En février 2012, l’hebdomadaire[...] et le quotidien
[...] ont publié des articles critiquant la gestion du [...][...], et faisant état
des condamnations pénales de D.. Le 25 mai 2012, D. a
trouvé dans sa boîte aux lettres un envoi anonyme selon lequel des copies
de sa lettre précitée à la Police cantonale du commerce et de l’extrait de
son casier judiciaire se trouveraient dans les dossiers du journal [...] et
d’autres journaux.
Dans le journal [...], édition du 28 novembre 2012, est paru un
article intitulé [...]"; il s'agissait d'une interview de [...], [...], qui s'exprimait
au sujet de la situation dudit établissement, de son personnel et de ses
exploitants (à savoir,D.________ et sa fille [...]
B. Le 29 novembre 2012, D.________ a déposé une plainte contre
inconnu pour violation du secret de fonction.

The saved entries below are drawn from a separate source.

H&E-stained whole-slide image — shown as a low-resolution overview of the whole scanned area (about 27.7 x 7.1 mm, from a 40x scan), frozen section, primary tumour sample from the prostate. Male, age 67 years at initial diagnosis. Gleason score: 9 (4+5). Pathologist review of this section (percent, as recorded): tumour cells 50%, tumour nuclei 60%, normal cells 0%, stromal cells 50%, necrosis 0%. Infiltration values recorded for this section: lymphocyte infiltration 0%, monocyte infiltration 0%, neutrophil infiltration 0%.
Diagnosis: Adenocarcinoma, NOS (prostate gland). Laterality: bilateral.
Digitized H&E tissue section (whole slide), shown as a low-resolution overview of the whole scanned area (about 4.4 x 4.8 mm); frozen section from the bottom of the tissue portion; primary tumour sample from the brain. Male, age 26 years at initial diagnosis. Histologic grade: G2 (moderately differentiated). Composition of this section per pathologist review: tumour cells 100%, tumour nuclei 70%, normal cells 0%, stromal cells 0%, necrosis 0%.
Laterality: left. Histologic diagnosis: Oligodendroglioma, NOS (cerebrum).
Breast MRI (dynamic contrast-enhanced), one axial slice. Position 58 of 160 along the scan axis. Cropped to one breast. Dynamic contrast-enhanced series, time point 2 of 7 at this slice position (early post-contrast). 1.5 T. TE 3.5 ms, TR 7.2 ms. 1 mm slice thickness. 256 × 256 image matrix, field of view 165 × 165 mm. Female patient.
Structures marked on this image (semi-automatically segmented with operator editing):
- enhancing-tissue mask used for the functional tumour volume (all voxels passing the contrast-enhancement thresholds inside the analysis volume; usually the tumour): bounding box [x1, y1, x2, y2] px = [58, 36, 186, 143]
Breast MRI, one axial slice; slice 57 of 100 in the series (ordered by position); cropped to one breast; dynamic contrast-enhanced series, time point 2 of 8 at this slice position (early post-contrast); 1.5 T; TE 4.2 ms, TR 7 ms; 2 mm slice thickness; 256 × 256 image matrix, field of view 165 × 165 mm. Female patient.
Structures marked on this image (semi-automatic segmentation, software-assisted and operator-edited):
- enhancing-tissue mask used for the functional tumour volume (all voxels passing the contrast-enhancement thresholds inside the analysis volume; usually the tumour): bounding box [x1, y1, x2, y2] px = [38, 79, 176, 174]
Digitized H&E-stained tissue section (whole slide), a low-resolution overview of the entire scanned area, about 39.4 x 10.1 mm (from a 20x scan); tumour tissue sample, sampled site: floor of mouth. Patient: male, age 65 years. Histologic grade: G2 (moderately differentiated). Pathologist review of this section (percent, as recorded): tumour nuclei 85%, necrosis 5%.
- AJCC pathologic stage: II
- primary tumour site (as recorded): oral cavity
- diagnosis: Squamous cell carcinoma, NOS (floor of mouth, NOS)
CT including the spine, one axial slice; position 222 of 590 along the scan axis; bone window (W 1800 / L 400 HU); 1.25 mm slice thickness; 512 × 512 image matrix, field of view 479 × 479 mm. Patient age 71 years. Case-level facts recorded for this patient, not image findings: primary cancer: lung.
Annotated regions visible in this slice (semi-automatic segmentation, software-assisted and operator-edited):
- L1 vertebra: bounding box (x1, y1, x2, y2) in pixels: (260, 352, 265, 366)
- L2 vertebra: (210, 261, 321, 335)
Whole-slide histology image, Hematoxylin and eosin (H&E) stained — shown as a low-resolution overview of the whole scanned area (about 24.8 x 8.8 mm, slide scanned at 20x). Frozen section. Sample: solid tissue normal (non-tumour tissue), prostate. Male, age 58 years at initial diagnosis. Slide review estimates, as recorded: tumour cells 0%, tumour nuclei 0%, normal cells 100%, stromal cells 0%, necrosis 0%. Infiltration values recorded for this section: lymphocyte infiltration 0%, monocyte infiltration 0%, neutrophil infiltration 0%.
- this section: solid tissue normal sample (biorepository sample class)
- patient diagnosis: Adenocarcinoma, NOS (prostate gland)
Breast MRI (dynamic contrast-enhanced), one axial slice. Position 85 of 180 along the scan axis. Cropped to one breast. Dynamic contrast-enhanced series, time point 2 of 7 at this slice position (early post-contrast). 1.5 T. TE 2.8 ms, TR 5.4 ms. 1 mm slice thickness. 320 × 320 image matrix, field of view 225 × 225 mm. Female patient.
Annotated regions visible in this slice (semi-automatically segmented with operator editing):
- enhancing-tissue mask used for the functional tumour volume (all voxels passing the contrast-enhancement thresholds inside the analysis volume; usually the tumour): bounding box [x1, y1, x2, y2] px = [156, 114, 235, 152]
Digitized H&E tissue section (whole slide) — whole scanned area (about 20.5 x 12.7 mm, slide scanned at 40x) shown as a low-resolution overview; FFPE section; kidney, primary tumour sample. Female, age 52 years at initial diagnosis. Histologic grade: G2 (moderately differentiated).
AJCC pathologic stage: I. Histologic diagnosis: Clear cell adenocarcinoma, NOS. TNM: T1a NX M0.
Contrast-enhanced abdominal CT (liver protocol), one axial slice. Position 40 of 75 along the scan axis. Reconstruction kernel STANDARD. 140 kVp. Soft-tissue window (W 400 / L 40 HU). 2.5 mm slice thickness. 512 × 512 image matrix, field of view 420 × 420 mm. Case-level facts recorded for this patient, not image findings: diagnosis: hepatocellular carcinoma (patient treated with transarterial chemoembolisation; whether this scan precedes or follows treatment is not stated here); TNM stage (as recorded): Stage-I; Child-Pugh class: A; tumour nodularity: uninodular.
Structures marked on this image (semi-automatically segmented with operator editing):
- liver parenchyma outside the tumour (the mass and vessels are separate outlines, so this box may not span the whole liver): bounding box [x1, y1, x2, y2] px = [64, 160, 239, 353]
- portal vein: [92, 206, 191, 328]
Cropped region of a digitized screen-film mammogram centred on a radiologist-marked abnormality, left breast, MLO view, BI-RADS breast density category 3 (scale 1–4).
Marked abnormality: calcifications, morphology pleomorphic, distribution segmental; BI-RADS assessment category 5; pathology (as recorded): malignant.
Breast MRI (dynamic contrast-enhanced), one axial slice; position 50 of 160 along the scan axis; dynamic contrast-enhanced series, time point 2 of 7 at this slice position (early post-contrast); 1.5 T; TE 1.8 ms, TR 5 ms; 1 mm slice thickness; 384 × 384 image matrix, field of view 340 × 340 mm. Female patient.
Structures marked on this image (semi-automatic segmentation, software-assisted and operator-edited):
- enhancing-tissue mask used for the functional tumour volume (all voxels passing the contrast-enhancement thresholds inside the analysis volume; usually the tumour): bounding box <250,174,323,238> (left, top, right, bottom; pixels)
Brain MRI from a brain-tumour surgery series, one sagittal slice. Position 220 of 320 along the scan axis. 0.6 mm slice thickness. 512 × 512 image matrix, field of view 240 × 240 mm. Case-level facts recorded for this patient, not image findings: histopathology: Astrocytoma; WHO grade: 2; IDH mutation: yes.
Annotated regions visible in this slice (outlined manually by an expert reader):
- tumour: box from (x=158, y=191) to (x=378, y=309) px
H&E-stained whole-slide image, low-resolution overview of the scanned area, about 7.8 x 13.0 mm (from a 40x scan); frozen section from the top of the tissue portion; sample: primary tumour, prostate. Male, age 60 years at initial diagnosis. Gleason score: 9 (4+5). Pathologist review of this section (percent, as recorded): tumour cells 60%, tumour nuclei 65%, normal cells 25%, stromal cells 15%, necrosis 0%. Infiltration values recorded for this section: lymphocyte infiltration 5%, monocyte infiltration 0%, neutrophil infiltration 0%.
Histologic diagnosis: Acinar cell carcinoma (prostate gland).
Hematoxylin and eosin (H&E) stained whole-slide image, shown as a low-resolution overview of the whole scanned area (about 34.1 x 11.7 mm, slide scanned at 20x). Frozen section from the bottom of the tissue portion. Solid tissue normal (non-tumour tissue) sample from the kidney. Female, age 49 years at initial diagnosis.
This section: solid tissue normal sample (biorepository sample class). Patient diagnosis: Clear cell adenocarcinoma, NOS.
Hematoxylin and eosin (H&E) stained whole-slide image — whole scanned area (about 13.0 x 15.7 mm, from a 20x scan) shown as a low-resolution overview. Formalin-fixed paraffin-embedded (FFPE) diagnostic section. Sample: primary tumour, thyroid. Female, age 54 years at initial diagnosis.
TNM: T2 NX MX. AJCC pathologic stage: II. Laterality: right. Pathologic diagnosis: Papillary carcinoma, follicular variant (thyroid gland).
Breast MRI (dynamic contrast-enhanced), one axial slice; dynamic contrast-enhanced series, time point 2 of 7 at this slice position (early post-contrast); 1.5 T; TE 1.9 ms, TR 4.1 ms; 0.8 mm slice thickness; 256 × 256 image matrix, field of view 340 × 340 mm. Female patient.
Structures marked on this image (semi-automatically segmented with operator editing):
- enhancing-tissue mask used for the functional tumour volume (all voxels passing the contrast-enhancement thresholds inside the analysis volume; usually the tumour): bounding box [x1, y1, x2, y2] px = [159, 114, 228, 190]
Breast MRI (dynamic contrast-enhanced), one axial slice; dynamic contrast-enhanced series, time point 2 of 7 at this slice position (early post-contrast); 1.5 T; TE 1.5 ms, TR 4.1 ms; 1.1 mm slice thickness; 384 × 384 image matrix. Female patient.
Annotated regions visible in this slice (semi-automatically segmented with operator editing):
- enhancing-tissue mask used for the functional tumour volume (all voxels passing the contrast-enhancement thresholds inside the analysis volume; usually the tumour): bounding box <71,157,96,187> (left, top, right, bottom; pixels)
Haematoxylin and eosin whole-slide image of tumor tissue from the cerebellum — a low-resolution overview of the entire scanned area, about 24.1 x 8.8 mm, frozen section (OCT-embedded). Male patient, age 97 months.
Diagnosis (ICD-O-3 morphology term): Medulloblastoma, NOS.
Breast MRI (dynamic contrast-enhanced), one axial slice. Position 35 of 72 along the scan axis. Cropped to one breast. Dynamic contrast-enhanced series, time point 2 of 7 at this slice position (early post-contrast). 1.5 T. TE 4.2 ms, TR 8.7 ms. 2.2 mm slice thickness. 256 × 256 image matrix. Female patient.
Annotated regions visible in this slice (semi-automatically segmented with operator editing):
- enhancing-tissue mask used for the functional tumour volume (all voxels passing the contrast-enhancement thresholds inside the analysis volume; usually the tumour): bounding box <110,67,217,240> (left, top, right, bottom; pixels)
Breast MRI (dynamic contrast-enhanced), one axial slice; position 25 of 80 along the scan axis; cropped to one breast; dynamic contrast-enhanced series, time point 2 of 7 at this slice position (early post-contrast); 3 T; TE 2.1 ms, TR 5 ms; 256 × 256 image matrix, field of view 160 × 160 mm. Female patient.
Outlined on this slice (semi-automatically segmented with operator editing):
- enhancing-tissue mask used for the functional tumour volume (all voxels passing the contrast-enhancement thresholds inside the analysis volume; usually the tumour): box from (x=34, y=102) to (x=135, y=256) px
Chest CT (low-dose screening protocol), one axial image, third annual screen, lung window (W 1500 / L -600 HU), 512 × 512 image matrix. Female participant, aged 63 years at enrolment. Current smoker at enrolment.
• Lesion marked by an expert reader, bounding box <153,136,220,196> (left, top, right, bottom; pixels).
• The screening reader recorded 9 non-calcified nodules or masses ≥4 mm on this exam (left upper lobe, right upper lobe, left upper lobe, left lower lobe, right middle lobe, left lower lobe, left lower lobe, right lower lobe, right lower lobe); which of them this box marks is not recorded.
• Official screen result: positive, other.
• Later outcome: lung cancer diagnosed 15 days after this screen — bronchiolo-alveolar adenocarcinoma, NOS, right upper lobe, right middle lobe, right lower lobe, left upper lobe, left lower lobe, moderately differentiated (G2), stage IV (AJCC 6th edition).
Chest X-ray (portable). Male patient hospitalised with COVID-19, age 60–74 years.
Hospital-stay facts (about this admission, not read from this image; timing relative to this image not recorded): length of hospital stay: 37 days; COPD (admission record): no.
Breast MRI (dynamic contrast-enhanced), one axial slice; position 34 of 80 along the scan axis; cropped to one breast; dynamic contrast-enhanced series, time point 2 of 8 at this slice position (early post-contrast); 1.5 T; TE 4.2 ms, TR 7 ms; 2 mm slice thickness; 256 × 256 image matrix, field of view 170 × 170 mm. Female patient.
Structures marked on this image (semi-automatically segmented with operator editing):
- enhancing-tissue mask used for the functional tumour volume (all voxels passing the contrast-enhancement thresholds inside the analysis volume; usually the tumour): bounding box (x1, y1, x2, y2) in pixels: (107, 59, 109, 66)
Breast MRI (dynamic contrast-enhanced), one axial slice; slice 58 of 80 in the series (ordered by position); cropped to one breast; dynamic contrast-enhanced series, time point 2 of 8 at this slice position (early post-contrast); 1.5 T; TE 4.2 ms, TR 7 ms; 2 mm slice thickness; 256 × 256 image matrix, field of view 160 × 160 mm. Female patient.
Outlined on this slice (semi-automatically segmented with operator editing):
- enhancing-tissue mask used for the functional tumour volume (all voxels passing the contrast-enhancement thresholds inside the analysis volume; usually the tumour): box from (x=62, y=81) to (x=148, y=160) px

Il soupçonnait un ou des
fonctionnaires de la Police du commerce, en soutenant que c'était la seule
entité à qui il aurait fait tenir copie d'un extrait de son casier judiciaire.
S'agissant de l’interview parue [...], il a mis en cause de façon allusive le
[...], à qui il a reproché d'avoir donné "[...] des détails qui sortent du
domaine public [...]" (P. 4).
A l'appui de sa plainte, D.________ a produit une copie de sa
lettre du mois de mars 2011 au Service de la promotion économique et du
commerce (SPECo), Police cantonale du commerce, et soutenu qu'elle
aurait été "retravaillée pour brouiller les pistes", ainsi qu'une copie de
l’extrait de son casier judiciaire du 28 février 2011, dont il a prétendu
qu'une partie aurait été retranchée. Il a encore requis la production des
courriels qui auraient été échangés entre le journal [...]" et [...] avant la
publication de l'interview de [...]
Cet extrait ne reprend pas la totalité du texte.